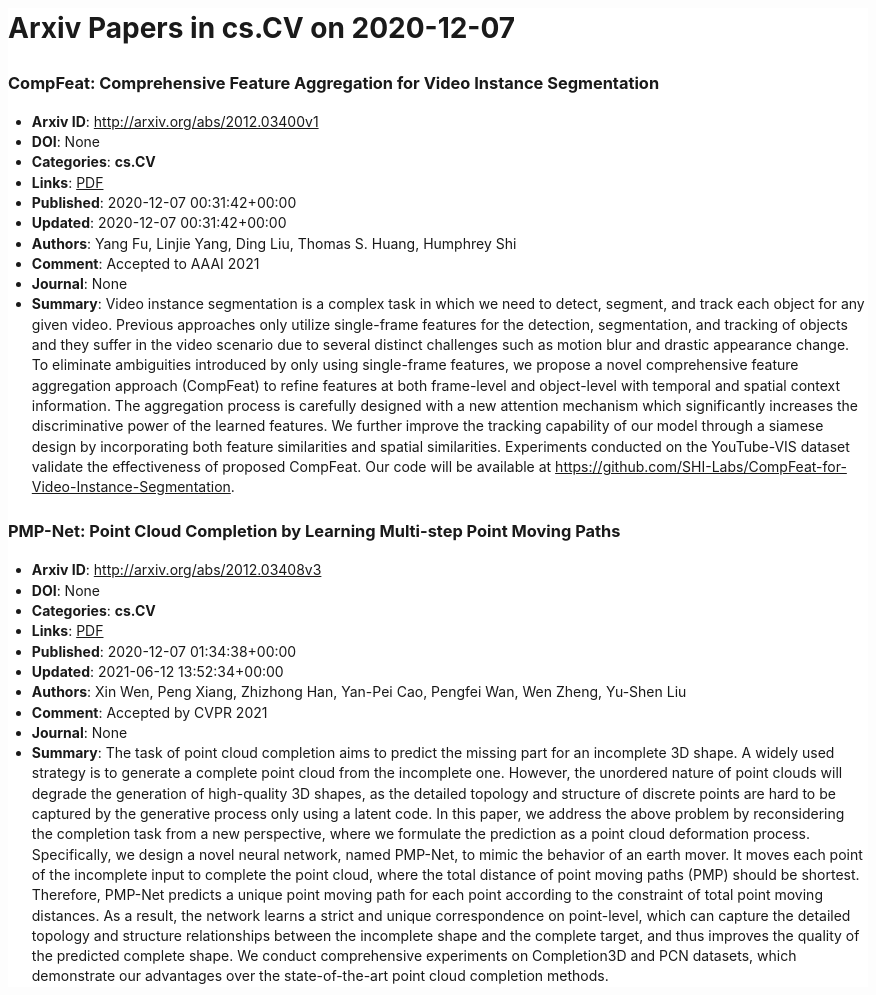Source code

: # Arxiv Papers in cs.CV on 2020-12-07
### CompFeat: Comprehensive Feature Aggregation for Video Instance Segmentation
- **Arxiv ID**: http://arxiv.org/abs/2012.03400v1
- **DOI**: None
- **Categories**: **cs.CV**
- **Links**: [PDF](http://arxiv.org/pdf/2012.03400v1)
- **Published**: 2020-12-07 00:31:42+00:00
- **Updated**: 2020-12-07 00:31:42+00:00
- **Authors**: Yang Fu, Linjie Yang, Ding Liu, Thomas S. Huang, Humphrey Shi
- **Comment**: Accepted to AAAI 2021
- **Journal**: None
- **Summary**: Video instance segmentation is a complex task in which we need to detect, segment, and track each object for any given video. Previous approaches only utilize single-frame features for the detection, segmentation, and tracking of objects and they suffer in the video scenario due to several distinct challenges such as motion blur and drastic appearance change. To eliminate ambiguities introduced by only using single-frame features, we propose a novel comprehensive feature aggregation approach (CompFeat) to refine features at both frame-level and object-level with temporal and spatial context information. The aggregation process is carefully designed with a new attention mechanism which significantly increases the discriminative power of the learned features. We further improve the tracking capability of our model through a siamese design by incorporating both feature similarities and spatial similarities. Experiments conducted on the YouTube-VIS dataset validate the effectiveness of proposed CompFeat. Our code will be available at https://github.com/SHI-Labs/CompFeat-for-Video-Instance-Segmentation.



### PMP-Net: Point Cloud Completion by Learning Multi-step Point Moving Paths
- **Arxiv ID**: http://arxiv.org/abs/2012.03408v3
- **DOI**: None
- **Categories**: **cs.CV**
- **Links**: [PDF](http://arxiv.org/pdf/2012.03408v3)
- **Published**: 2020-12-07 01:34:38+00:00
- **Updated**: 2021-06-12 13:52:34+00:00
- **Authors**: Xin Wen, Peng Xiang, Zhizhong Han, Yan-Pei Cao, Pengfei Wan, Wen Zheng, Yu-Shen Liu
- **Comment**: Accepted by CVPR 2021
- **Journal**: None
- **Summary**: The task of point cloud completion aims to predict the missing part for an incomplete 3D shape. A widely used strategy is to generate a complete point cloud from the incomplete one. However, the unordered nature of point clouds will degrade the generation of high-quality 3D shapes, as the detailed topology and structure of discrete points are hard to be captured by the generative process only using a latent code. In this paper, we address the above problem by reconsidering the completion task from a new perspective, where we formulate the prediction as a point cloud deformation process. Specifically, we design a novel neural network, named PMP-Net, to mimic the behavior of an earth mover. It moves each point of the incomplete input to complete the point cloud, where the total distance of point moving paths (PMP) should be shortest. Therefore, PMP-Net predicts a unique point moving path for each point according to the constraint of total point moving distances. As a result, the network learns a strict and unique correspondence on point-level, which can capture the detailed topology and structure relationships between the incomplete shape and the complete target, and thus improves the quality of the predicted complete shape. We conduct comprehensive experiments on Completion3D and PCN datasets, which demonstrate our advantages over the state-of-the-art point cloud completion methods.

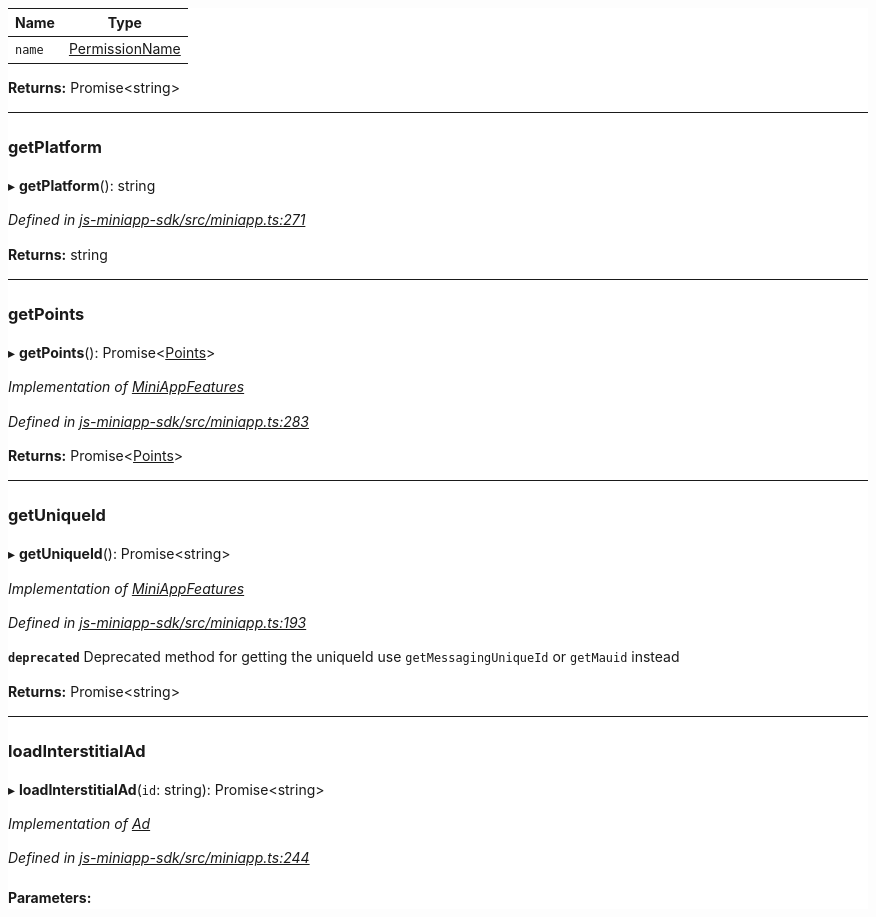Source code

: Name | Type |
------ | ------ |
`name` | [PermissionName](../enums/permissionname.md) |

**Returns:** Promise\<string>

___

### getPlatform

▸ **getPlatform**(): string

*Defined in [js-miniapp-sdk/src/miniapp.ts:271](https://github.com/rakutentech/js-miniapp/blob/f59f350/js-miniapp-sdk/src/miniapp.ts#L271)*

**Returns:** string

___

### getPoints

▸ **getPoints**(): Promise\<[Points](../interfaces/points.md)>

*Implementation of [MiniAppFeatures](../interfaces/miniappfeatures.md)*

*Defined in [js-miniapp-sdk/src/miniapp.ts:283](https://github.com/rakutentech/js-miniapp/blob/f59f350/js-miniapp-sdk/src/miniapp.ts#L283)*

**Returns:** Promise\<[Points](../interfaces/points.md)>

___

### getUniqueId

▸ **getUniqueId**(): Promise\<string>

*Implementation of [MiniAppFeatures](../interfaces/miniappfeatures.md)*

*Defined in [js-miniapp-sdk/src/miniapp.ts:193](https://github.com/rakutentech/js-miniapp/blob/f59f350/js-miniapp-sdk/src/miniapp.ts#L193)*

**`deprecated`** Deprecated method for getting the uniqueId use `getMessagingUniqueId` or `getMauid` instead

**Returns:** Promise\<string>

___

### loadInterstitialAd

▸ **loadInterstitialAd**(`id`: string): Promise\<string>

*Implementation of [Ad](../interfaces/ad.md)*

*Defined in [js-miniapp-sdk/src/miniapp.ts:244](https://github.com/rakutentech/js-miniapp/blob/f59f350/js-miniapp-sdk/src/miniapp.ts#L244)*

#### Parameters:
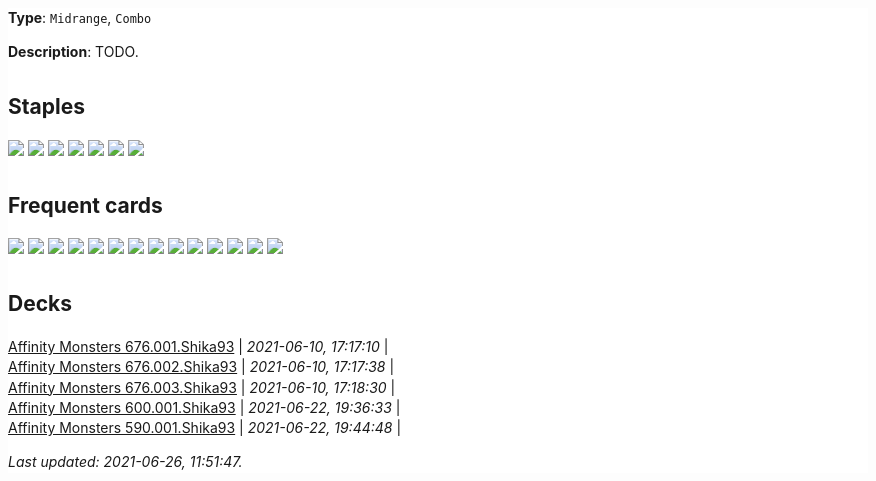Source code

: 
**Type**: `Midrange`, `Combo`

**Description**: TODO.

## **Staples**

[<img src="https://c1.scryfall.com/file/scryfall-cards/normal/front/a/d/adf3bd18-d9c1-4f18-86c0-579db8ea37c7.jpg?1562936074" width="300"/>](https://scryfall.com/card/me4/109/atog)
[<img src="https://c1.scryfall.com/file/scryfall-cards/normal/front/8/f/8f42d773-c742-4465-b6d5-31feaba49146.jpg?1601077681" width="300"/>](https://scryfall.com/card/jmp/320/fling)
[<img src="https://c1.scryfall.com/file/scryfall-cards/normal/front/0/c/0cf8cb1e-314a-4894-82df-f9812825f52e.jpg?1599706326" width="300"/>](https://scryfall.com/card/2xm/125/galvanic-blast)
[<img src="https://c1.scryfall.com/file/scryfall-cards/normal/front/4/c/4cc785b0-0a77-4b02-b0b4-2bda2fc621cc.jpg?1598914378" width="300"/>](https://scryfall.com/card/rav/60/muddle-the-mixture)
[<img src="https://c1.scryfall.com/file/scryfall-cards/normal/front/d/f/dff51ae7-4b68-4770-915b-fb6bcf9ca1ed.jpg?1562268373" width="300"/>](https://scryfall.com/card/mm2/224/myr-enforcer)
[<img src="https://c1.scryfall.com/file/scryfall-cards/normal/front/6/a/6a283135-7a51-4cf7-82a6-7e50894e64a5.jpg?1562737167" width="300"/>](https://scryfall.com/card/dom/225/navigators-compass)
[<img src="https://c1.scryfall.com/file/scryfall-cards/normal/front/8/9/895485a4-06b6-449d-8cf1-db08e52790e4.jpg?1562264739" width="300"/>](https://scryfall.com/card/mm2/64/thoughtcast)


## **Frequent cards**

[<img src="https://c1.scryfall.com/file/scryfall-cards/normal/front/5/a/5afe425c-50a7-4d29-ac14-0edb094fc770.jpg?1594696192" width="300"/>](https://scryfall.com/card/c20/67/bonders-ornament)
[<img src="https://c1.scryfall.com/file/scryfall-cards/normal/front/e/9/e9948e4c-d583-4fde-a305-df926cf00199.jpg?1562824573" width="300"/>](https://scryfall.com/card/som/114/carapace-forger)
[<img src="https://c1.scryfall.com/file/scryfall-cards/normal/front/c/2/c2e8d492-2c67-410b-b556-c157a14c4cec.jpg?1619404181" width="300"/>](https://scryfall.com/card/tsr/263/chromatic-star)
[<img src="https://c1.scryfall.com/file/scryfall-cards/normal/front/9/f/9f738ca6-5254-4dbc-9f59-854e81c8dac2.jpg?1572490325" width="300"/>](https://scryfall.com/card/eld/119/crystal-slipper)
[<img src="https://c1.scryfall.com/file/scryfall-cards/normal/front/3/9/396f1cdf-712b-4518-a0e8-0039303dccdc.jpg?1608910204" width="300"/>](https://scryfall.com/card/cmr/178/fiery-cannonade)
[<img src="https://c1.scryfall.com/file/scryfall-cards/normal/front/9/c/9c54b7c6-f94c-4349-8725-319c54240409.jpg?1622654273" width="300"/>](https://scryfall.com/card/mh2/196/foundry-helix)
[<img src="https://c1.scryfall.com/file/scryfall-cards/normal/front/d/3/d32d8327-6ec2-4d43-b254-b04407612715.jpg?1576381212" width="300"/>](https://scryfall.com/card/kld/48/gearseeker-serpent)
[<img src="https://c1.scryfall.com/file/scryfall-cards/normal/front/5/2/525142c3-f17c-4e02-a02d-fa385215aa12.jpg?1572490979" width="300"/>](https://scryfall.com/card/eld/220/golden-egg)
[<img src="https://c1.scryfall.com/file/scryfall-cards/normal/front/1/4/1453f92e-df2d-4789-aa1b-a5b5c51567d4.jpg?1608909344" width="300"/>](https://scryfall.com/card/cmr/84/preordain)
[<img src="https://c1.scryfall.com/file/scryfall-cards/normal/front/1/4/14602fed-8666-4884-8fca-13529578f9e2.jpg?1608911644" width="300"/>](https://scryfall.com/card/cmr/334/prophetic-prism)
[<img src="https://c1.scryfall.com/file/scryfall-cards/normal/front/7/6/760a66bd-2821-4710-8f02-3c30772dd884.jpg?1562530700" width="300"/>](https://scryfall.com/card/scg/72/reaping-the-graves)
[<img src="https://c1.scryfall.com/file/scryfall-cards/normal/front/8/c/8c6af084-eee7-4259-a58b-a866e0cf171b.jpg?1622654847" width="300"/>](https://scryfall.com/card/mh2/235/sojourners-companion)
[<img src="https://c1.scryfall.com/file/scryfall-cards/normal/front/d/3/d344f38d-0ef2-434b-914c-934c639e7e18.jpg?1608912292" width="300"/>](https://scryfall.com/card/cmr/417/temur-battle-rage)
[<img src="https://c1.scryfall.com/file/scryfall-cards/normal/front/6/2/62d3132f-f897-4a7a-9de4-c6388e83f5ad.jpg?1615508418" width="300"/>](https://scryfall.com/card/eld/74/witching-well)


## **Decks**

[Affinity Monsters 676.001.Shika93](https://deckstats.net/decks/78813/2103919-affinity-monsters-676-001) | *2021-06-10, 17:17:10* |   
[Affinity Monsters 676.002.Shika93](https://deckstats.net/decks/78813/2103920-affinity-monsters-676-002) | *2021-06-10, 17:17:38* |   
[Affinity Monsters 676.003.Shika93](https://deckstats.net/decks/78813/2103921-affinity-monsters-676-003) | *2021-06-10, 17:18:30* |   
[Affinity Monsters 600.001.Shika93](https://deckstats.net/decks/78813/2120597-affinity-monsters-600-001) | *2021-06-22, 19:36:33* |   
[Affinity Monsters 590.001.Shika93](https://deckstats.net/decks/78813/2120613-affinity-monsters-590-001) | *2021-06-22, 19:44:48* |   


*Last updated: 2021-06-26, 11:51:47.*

**ABOUT THIS TASK**: Out of the records, collect only those lines that contain the string "Segmentation".

**ANSWER BELOW**:
### CompFeat: Comprehensive Feature Aggregation for Video Instance Segmentation
- **Summary**: Video instance segmentation is a complex task in which we need to detect, segment, and track each object for any given video. Previous approaches only utilize single-frame features for the detection, segmentation, and tracking of objects and they suffer in the video scenario due to several distinct challenges such as motion blur and drastic appearance change. To eliminate ambiguities introduced by only using single-frame features, we propose a novel comprehensive feature aggregation approach (CompFeat) to refine features at both frame-level and object-level with temporal and spatial context information. The aggregation process is carefully designed with a new attention mechanism which significantly increases the discriminative power of the learned features. We further improve the tracking capability of our model through a siamese design by incorporating both feature similarities and spatial similarities. Experiments conducted on the YouTube-VIS dataset validate the effectiveness of proposed CompFeat. Our code will be available at https://github.com/SHI-Labs/CompFeat-for-Video-Instance-Segmentation.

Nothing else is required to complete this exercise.